Today, New Britain’s young people will not only know about such positions, but they will indicate their interest and begin training.

It’s more than a nice idea. The success of the New Britain Academy of Health Professions is, in part, critical to the future of the city. Businesses and organizations, with health care being the largest employment sector, need qualified employees in order to grow and expand. Meanwhile, if New Britain High graduates cannot find jobs here, they will move elsewhere. If they can find good-paying careers here, they will buy homes, raise families and contribute to the city.

It is in everyone’s best interest that this works. Clearly everyone involved understands that.

Both of the hospitals have contributed generously toward the hiring of executive director Maria Pietrantuono who was brought in to run the day to day operations, once everything was organized.

Around the table at a meeting of the executive committee last week in the mayor’s office were the presidents of Tunxis and CCSU, of Capital Workforce Partners, the two hospitals, the Community Foundation of Greater New Britain and the Chamber of Commerce. Also included were the superintendent of schools and Jason Howey, vice president of Okay Industries, who serves as chairman of the project.

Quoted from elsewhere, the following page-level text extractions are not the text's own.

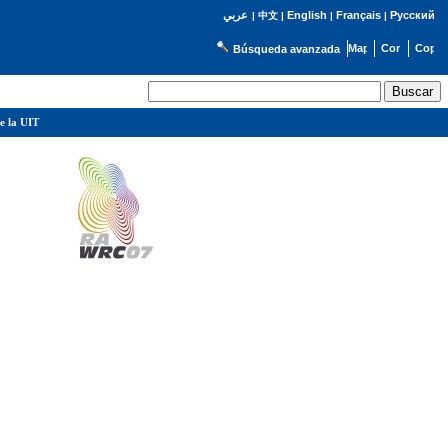
English
Français
Русский
عربي
|
中文
|
|
|
Búsqueda avanzada
e la UIT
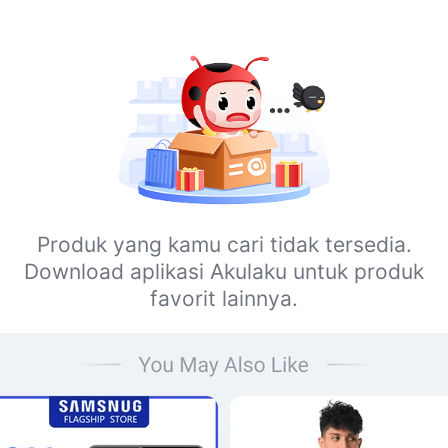
Produk yang kamu cari tidak tersedia.
Download aplikasi Akulaku untuk produk
favorit lainnya.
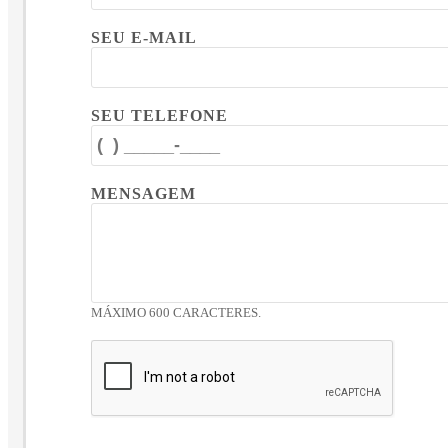
SEU E-MAIL
SEU TELEFONE
MENSAGEM
MÁXIMO 600 CARACTERES.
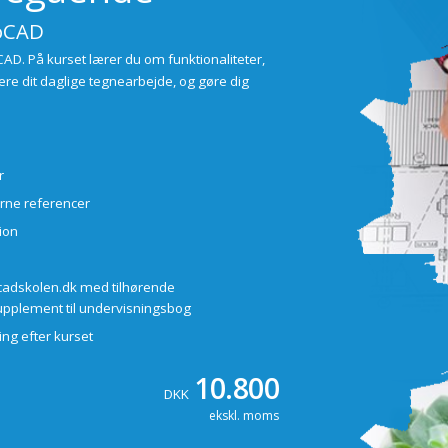
toCAD
CAD. På kurset lærer du om funktionaliteter,
ere dit daglige tegnearbejde, og gøre dig
r
erne referencer
ion
t.cadskolen.dk med tilhørende
upplement til undervisningsbog
ing efter kurset
10.800
DKK
ekskl. moms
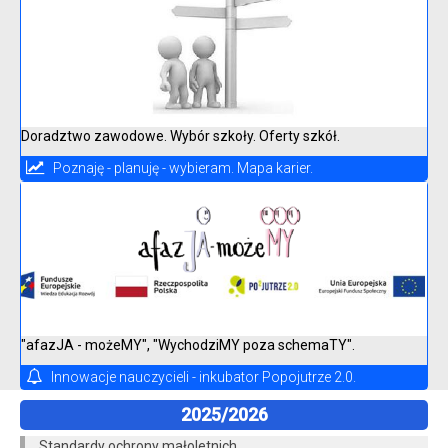
Doradztwo zawodowe. Wybór szkoły. Oferty szkół.
Poznaję - planuję - wybieram. Mapa karier.
"afazJA - możeMY", "WychodziMY poza schemaTY".
Innowacje nauczycieli - inkubator Popojutrze 2.0.
2025/2026
Standardy ochrony małoletnich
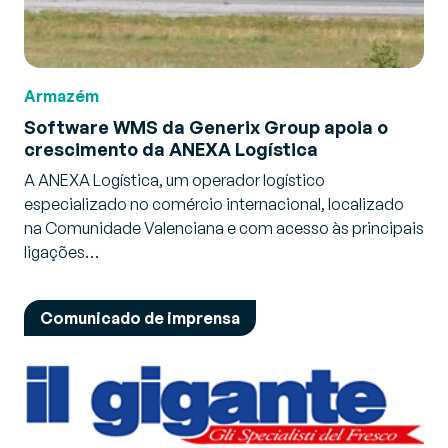
Armazém
Software WMS da Generix Group apoia o
crescimento da ANEXA Logística
A ANEXA Logística, um operador logístico
especializado no comércio internacional, localizado
na Comunidade Valenciana e com acesso às principais
ligações…
Comunicado de imprensa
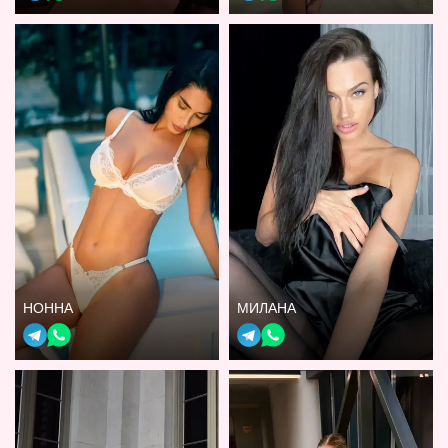
НОННА
МИЛАНА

A second group, a working committee, has even more community representatives who are involved in planning and implementing.

If it sounds like a groundbreaking idea, it is. There are a few successful models around the country, in North Carolina and another in Texas for example.

New Britain has all the ingredients for success, including an extraordinary commitment and belief from the participants.

Today, in its nascent stages, the Academy is a program operating at the high school. The hope is that as this initiative gains traction and support it will evolve into an actual bricks and mortar academy.

Remember, not every job in health care is a neurosurgeon or anesthesiologist.

There are not only nurses and emergency medical technicians, but people in charge of the laundry, the mailroom, marketing and the food service department. The list is endless as are the opportunities available locally. Clearly, the health-care sector has shown that whenever it can, it would like to train, hire and develop locally.

In the end, the success of the health-care academy will positively impact local employment rates and graduation rates.